■ Activity ■
Arrange the lines of text from the beginning of the data through the line containing "Form von Liedern, darstellt." as a numbered list, that line included. Leave out blank lines and the pictures.

■ Record extracts ■
++++++++++++++++++++

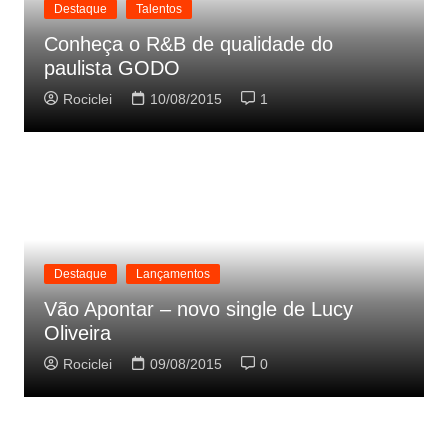
Destaque
Talentos
Conheça o R&B de qualidade do
paulista GODO
Rociclei
10/08/2015
1
Destaque
Lançamentos
Vão Apontar – novo single de Lucy
Oliveira
Rociclei
09/08/2015
0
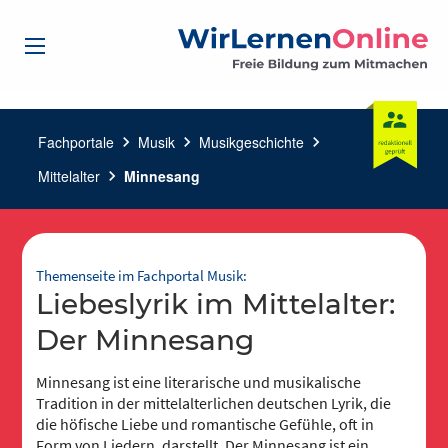
Fachportale
chevron_right
Musik
chevron_right
Musikgeschichte
chevron_right
Mittelalter
chevron_right
Minnesang
Themenseite im Fachportal Musik:
Liebeslyrik im Mittelalter:
Der Minnesang
Minnesang ist eine literarische und musikalische
Tradition in der mittelalterlichen deutschen Lyrik, die
die höfische Liebe und romantische Gefühle, oft in
Form von Liedern, darstellt. Der Minnesang ist ein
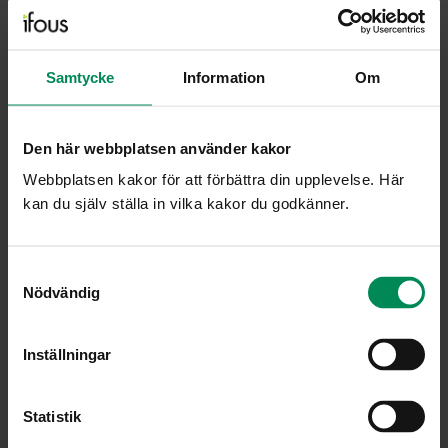
Aktuella händelser
Samtycke
Information
Om
april 9, 2026
•
1 min
Informationsmöte: Stärkt
undervisningskvalitet i anpassade
Den här webbplatsen använder kakor
skolformer
Webbplatsen kakor för att förbättra din upplevelse. Här
kan du själv ställa in vilka kakor du godkänner.
Samtyckesval
Ifous fokuserar
Nödvändig
Inställningar
Statistik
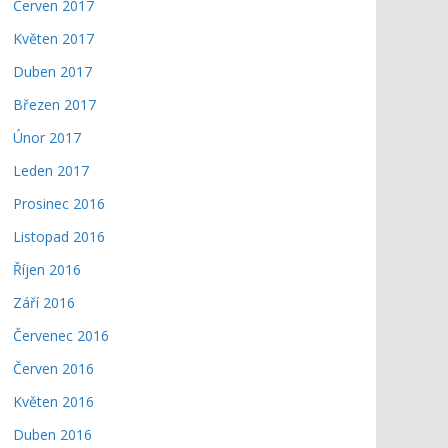
Červen 2017
Květen 2017
Duben 2017
Březen 2017
Únor 2017
Leden 2017
Prosinec 2016
Listopad 2016
Říjen 2016
Září 2016
Červenec 2016
Červen 2016
Květen 2016
Duben 2016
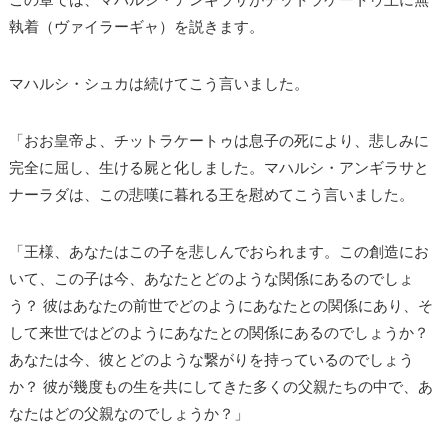
執着（ヴァイラーギャ）を説きます。
マハルシ・シュカは続けてこう言いました。
「おお皇帝よ、チットラケートゥは息子の死により、悲しみに
完全に屈し、生ける屍と化しました。マハルシ・アンギラサと
ナーラダは、この悲嘆に暮れる王を慰めてこう言いました。
「王様、あなたはこの子を悲しんでおられます。この創造にお
いて、この子は今、あなたとどのような関係にあるのでしょ
う？ 彼はあなたの前世でどのようにあなたとの関係にあり、そ
して来世ではどのようにあなたとの関係にあるのでしょうか？
あなたは今、彼とどのような繋がりを持っているのでしょう
か？ 彼が幾度もの生を共にしてきた多くの父親たちの中で、あ
なたはどの父親なのでしょうか？」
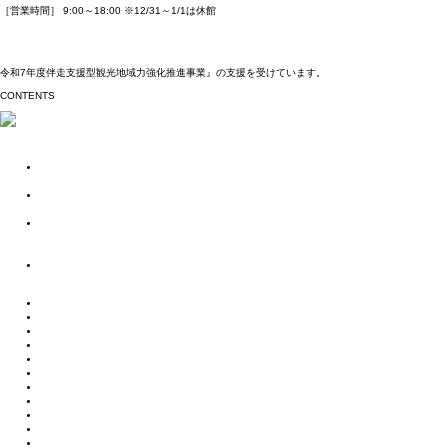
［営業時間］ 9:00～18:00
※12/31～1/1は休館
NPO法人阿寒観光協会
まちづくり推進機構オフィシャルサイトはこちら
令和7年度伴走支援型観光地域力強化推進事業』の支援を受けています。
CONTENTS
ストーリー
季節とともに紡がれる、
自然と動物と人のハーモニー
雪と氷に包まれた、
自然と動物と人の共生の世界
ポートタウン釧路と
ネーチャーサンクチュアリーの
阿寒湖を結ぶストーリー
北見焼肉が
ガストロノミーというわけ。
体験・アクティビティ
宿泊施設
カスタムメイド
モデルルート
お役立ち情報
交通アクセス
まりもPAY
お知らせ
ご宿泊の予約照会
ご宿泊のキャンセル
お問い合わせ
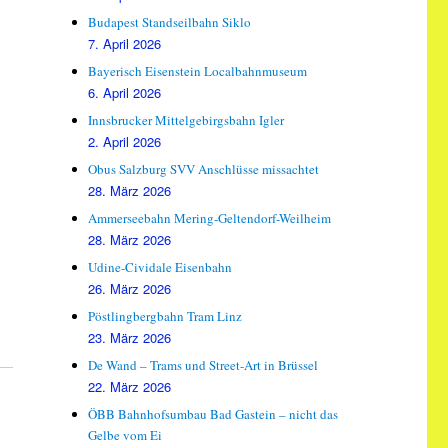
Budapest Standseilbahn Siklo
7. April 2026
Bayerisch Eisenstein Localbahnmuseum
6. April 2026
Innsbrucker Mittelgebirgsbahn Igler
2. April 2026
Obus Salzburg SVV Anschlüsse missachtet
28. März 2026
Ammerseebahn Mering-Geltendorf-Weilheim
28. März 2026
Udine-Cividale Eisenbahn
26. März 2026
Pöstlingbergbahn Tram Linz
23. März 2026
De Wand – Trams und Street-Art in Brüssel
22. März 2026
ÖBB Bahnhofsumbau Bad Gastein – nicht das
Gelbe vom Ei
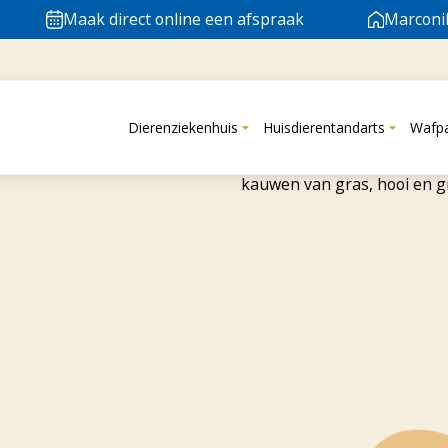
Maak direct online een afspraak
Marconi
n knaagdier
Dierenziekenhuis
Huisdierentandarts
Wafp
an dat van honden en katten. Bij konijnen, cavia’s en chinchi
kauwen van gras, hooi en gro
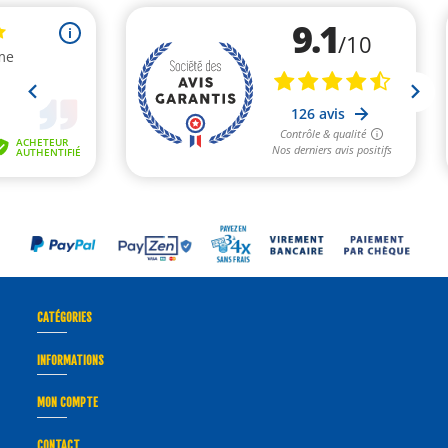
CATÉGORIES
INFORMATIONS
MON COMPTE
CONTACT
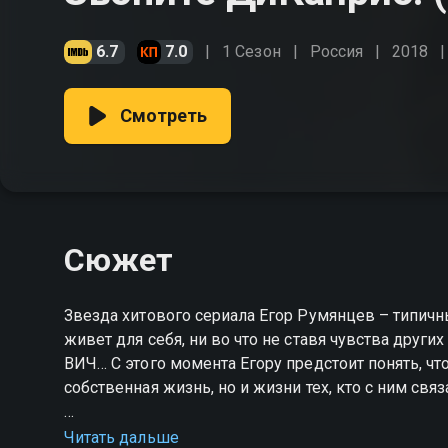
6.7
7.0
1 Сезон
Россия
2018
Смотреть
Сюжет
Звезда хитового сериала Егор Румянцев – типичны
живет для себя, ни во что не ставя чувства других
ВИЧ… С этого момента Егору предстоит понять, что
собственная жизнь, но и жизни тех, кто с ним связ
Посмотреть онлайн 1 сезон сериала Звоните ДиК
Читать дальше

++++++++++++++++++++

■ Answer ■
1. Destaque
2. Talentos
3. Conheça o R&B de qualidade do
4. paulista GODO
5. Rociclei
6. 10/08/2015
7. 1
8. Destaque
9. Lançamentos
10. Vão Apontar – novo single de Lucy
11. Oliveira
12. Rociclei
13. 09/08/2015
14. 0
15. Fachportale
16. chevron_right
17. Musik
18. chevron_right
19. Musikgeschichte
20. chevron_right
21. Mittelalter
22. chevron_right
23. Minnesang
24. Themenseite im Fachportal Musik:
25. Liebeslyrik im Mittelalter:
26. Der Minnesang
27. Minnesang ist eine literarische und musikalische
28. Tradition in der mittelalterlichen deutschen Lyrik, die
29. die höfische Liebe und romantische Gefühle, oft in
30. Form von Liedern, darstellt. Der Minnesang ist ein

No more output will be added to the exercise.